La riqualificazione delle infrastrutture
obsolescenti può generare nuove centralità
diffuse. Negli ultimi decenni, scali ferroviari,
stazioni di cintura, parcheggi di interscambio,
aree di stoccaggio, fabbricati per la logistica e
servizi tecnici, vicini agli scali passeggeri
vengono riconvertiti con approcci e modalità
molto variegati. Queste realtà possono diventare
luoghi per integrare le comunità stabili e quelle
mobili mediante informazione, formazione,
assistenza sociale, eventi culturali, commercio,
laboratori e residenze temporanee. Anche i locali
per il riposo notturno del personale ferroviario –
distribuiti lungo le reti, oggi inutilizzati grazie alle
attuali velocità dei treni – offrono ulteriori scenari
inediti. Nuove vitalità per cortili, piazze, edifici, ri-
abitati da comunità plurali. Pensati in modo che
non diventino nuovi recinti, creando nuove
esclusioni, ma ambienti di vita aperti
all’innovazione e alla sperimentazione, anche di
usi transitori, con fruibilità estesa durante le 24
ore, per garantire servizi e senso di sicurezza.

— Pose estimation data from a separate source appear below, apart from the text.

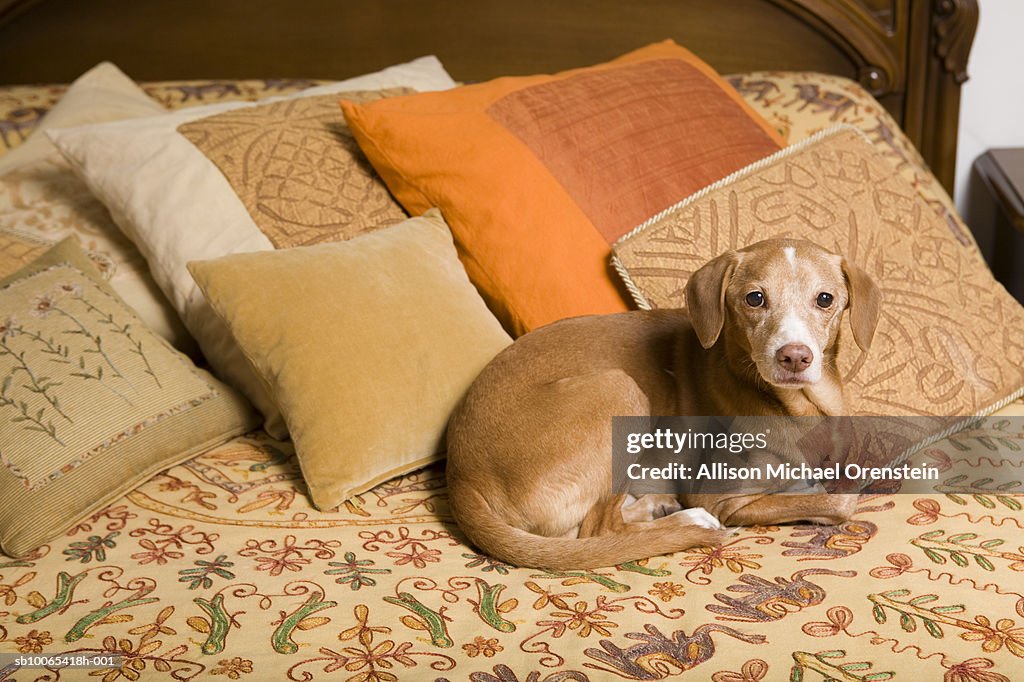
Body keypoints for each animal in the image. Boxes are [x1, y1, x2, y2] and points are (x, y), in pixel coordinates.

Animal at [444, 236, 884, 565]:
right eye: (755, 298)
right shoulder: (721, 497)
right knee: (598, 530)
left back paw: (653, 505)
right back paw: (687, 521)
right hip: (618, 390)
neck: (801, 408)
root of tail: (461, 474)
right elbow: (839, 501)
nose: (794, 356)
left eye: (825, 299)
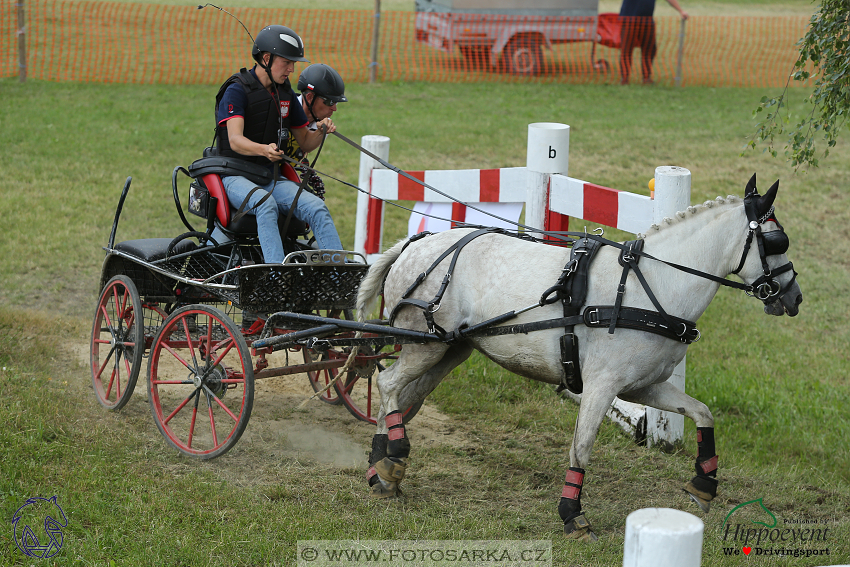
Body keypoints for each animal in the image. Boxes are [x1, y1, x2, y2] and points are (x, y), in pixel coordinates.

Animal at [354, 176, 800, 540]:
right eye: (776, 242)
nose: (793, 297)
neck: (653, 287)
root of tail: (414, 244)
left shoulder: (643, 387)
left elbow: (703, 413)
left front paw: (704, 485)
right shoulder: (603, 385)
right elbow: (581, 446)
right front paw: (573, 514)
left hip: (449, 349)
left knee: (404, 397)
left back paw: (382, 466)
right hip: (426, 345)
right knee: (388, 384)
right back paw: (393, 457)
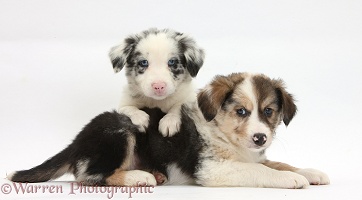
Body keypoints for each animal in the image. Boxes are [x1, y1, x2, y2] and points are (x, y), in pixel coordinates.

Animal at [9, 72, 330, 188]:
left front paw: (310, 172)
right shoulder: (213, 169)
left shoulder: (251, 155)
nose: (260, 137)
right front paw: (291, 179)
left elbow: (277, 162)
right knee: (91, 175)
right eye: (241, 111)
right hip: (120, 130)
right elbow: (261, 170)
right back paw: (139, 177)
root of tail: (77, 141)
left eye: (268, 112)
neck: (225, 135)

Diventa essenziale la progettazione delle
interfacce tra questi “condensatori sociali” e la
città.
In Europa troviamo alcuni riferimenti di grande
interesse. Tra questi, il progetto di rigenerazione
della stazione Saint-Charles a Marsiglia –
sviluppato da AREP-SNCF Gares & Connexions,
con lo studio del paesaggio Roberta – integra
sistemi di trasporto urbano e metropolitano a
basso impatto. La soluzione valorizza la
dimensione pubblica grazie a nuove
permeabilità tra i quartieri, plasmando un
paesaggio ospitale per residenti, turisti,
pendolari, con una forte identità mediterranea.
Varsavia ha 1.800.000 residenti ma il numero
reale di abitanti durante il giorno è vicino ai
2.300.000 e continua ad attrarre risorse umane
e capitali. Per questo, l’amministrazione
comunale sta riorganizzando la mobilità e gli
spazi pubblici, attraverso concorsi di architettura
e con grande attenzione alla cultura del
progetto, per connettere le aree esterne ai
quartieri più centrali. Nell’ambito di questi
processi assumono grande significato la co-
progettazione e la co-gestione tra istituzioni
pubbliche/private. Per la condivisione delle
esperienze, è determinante il ruolo delle
associazioni internazionali, nazionali e locali,
attive nella rinascita urbana. Tra queste,
reCITYing, co-finanziato da Creative Europe,
coinvolge artisti, architetti, responsabili politici e
imprese sociali; City Mine(d), in Belgio,
focalizzata su design urbano e attivismo sociale;
Lo Stato dei Luoghi in Italia, che coordina e
promuove le azioni di oltre cento strutture ibride
socioculturali.
Le nuove forme di accoglienza urbana potranno
essere catalizzate da relazioni equilibrate tra la
città dei 15 minuti e i territori anche grazie a
spazi pubblici innovativi e creativi, integrati al
paesaggio, inclusivi, performativi, rigenerativi.